= Challenge =
Copy these lines again with "vernacular name" substituted for each "common name", keeping everything else the same.

= Records for the task =
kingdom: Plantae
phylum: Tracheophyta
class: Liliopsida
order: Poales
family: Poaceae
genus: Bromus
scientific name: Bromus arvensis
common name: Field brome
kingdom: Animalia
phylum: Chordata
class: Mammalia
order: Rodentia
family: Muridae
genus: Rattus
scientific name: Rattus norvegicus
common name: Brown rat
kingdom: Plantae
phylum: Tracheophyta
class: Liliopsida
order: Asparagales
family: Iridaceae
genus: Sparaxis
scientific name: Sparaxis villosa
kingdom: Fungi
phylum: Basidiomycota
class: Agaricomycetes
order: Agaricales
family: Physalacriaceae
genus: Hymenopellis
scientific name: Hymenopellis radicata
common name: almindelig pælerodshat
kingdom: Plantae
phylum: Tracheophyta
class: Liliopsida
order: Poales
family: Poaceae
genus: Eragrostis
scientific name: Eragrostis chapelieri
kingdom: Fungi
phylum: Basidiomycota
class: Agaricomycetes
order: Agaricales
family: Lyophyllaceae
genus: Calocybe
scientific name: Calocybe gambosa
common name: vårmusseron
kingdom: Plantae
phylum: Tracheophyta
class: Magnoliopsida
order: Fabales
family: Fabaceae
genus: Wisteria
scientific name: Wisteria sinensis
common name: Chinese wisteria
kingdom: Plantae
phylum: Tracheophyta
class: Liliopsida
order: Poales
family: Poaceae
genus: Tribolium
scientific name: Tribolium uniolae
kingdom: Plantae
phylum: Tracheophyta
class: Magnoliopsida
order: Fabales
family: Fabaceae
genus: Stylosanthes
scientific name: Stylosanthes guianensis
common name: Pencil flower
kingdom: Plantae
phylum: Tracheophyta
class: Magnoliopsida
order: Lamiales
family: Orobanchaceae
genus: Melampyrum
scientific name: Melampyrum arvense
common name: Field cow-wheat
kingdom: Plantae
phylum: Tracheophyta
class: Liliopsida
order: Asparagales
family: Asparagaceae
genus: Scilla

= Exercise answer =
kingdom: Plantae
phylum: Tracheophyta
class: Liliopsida
order: Poales
family: Poaceae
genus: Bromus
scientific name: Bromus arvensis
vernacular name: Field brome
kingdom: Animalia
phylum: Chordata
class: Mammalia
order: Rodentia
family: Muridae
genus: Rattus
scientific name: Rattus norvegicus
vernacular name: Brown rat
kingdom: Plantae
phylum: Tracheophyta
class: Liliopsida
order: Asparagales
family: Iridaceae
genus: Sparaxis
scientific name: Sparaxis villosa
kingdom: Fungi
phylum: Basidiomycota
class: Agaricomycetes
order: Agaricales
family: Physalacriaceae
genus: Hymenopellis
scientific name: Hymenopellis radicata
vernacular name: almindelig pælerodshat
kingdom: Plantae
phylum: Tracheophyta
class: Liliopsida
order: Poales
family: Poaceae
genus: Eragrostis
scientific name: Eragrostis chapelieri
kingdom: Fungi
phylum: Basidiomycota
class: Agaricomycetes
order: Agaricales
family: Lyophyllaceae
genus: Calocybe
scientific name: Calocybe gambosa
vernacular name: vårmusseron
kingdom: Plantae
phylum: Tracheophyta
class: Magnoliopsida
order: Fabales
family: Fabaceae
genus: Wisteria
scientific name: Wisteria sinensis
vernacular name: Chinese wisteria
kingdom: Plantae
phylum: Tracheophyta
class: Liliopsida
order: Poales
family: Poaceae
genus: Tribolium
scientific name: Tribolium uniolae
kingdom: Plantae
phylum: Tracheophyta
class: Magnoliopsida
order: Fabales
family: Fabaceae
genus: Stylosanthes
scientific name: Stylosanthes guianensis
vernacular name: Pencil flower
kingdom: Plantae
phylum: Tracheophyta
class: Magnoliopsida
order: Lamiales
family: Orobanchaceae
genus: Melampyrum
scientific name: Melampyrum arvense
vernacular name: Field cow-wheat
kingdom: Plantae
phylum: Tracheophyta
class: Liliopsida
order: Asparagales
family: Asparagaceae
genus: Scilla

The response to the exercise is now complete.